## D.32 Answers: Regression

Answers to exercises in Sect. 35.13.

Answer to Exercise 35.1: 1. $$b_0 = 97.499$$ (the intercept); $$b_1=0.0764$$ (the slope). 2. $$\hat{y} = 97.499 + 0.0764x$$: $$x$$ is the inlet temperature (in $$^\circ$$C) and $$y$$ is removal efficiency (in %). 3. When inlet temperature increases by 1 degree C, on average the removal efficiency increases by 0.076 percentage points. 4. $$H_0$$: $$\beta=0$$; $$H_1$$: $$\beta\ne 0$$ (two-tailed;RQ implies two-tailed test). 5. $$t = 10.742$$, which is huge; $$P<0.001$$. 6. $$0.076\pm (2\times 0.007)$$, or $$0.076\pm 0.014$$, or $$0.062$$ to $$0.090$$.
Answer to Exercise 35.2: 1. Intercept not about 110; that’s where the line ‘stops,’ but the intercept is the predicted value of $$y$$ when $$x=0$$. We have to extend the line quite a bit.

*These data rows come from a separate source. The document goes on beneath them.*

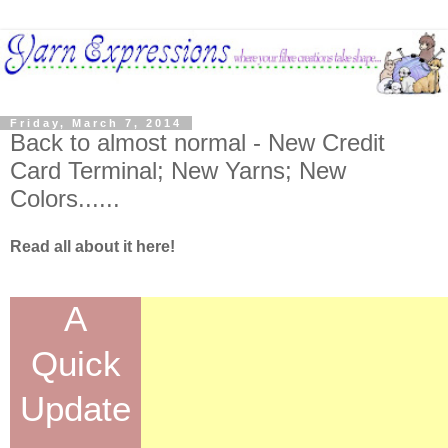
Friday, March 7, 2014
Back to almost normal - New Credit
Card Terminal; New Yarns; New
Colors......
Read all about it here!
A
Quick
Update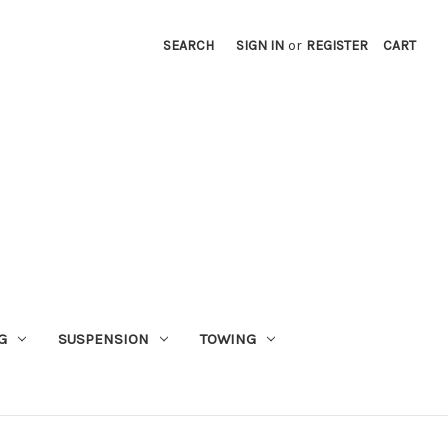
SEARCH
SIGN IN
or
REGISTER
CART
G
SUSPENSION
TOWING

Using rise-over-run, guess slope is $$(190-110)/(180-110) =1.14$$. 2. $$\hat{y} = -3.69 + 1.04x$$, where $$y$$ is punting distance (in feet), and $$x$$ is right leg strength (in pounds). 3. For each extra pound of leg strength, the punting distance increases, on average, by about 1 foot. 4. $$H_0$$: $$\beta=0$$; $$H_1$$: $$\beta\ne 0$$. (You could answer in terms of correlations.) The question is stated as a two-tailed question, but testing if stronger legs increase kicking distance seems sensible. 5. $$t = 6.16$$, which is huge; $$P = 0.0001$$ (two-tailed). 6. $$1.0427 \pm (2\times 0.1692)$$, or $$1.0427 \pm 0.3384$$, or 0.70 to 1.4. 7. Very strong evidence in the sample ($$t = 6.16$$; $$P = 0.0001$$ (two-tailed)) that punting distance is related to leg strength (slope: $$1.0427$$; $$n=13$$).
Answer to Exercise 35.3: 1. Way too many decimal places. $$r$$ is not relevant as relationship is non-linear. 2. Regression is inappropriate: the relationship is non-linear. 3. $$y$$ should be $$\hat{y}$$; the slope and intercept have been swapped (from the plot, the intercept for their line is about 0.4, which they give as the slope). 4. The whole thing is as dodgy-as…
Answer to Exercise 35.4: 1. $$\hat{y} = 17.47 - 2.59x$$, where $$x$$ is the percentage bitumen by weight, and $$y$$ is the percentage air voids by volume. 2. Slope: an increase in the bitumen weight by one percentage point decreases the average percentage air voids by volume by 2.59 percentage points. Intercept: dodgy (extrapolation); in principle 0% bitumen content by weight, the percentage air voids by volume is about 17.47%. 3. $$t=-74.9$$: Massive! Extremely strong evidence ($$P<0.001$$) of a relationship. 4. $$\hat{y} = 17.4712 - (2.5937\times 5) = 4.5027$$, or about 4.5%. Expected good prediction, as relationship is strong. 5. $$\hat{y} = 17.4712 - (2.5937\times 6) = 1.909$$, or about 1.9%. Might be a poor prediction, since this is extrapolation.
Answer to Exercise 35.5: 1. $$b_0$$: When someone spends no time on sunscreen application, an average of 0.27g has been applied; nonsense. $$b_1$$: Each extra minute spent on application adds an average of 2.21g of sunscreen: sensible. 2. The value of $$\beta_0$$ could be zero… which would make sense. 3. $$\hat{y} = 0.27 + (2.21\times 8) = 17.95$$; an average of about 18g. 4. About 64% of the variation in sunscreen amount applied can be explained by the variation in the time spent on application. 5. $$r = \sqrt{0.64} = 0.8$$, and need a positive value of $$r$$. A strong and positive correlation between the variables.
Answer to Exercise 35.6: 1. No. 2. Possibly; no idea of accuracy of predictions really. 3. Intercept: Weight of infant with chest circumference zero; silly. Slope: average increase in birth weight (in g) for each increase in chest circumference by one cm. 4. Intercept: cm; slope: cm/gram. 5. $$\hat{y}=2538.7$$g. 6. Too many decimal place! Regression equation implies predicting to 0.0001 of a gram. $$r$$ has too many decimal places too.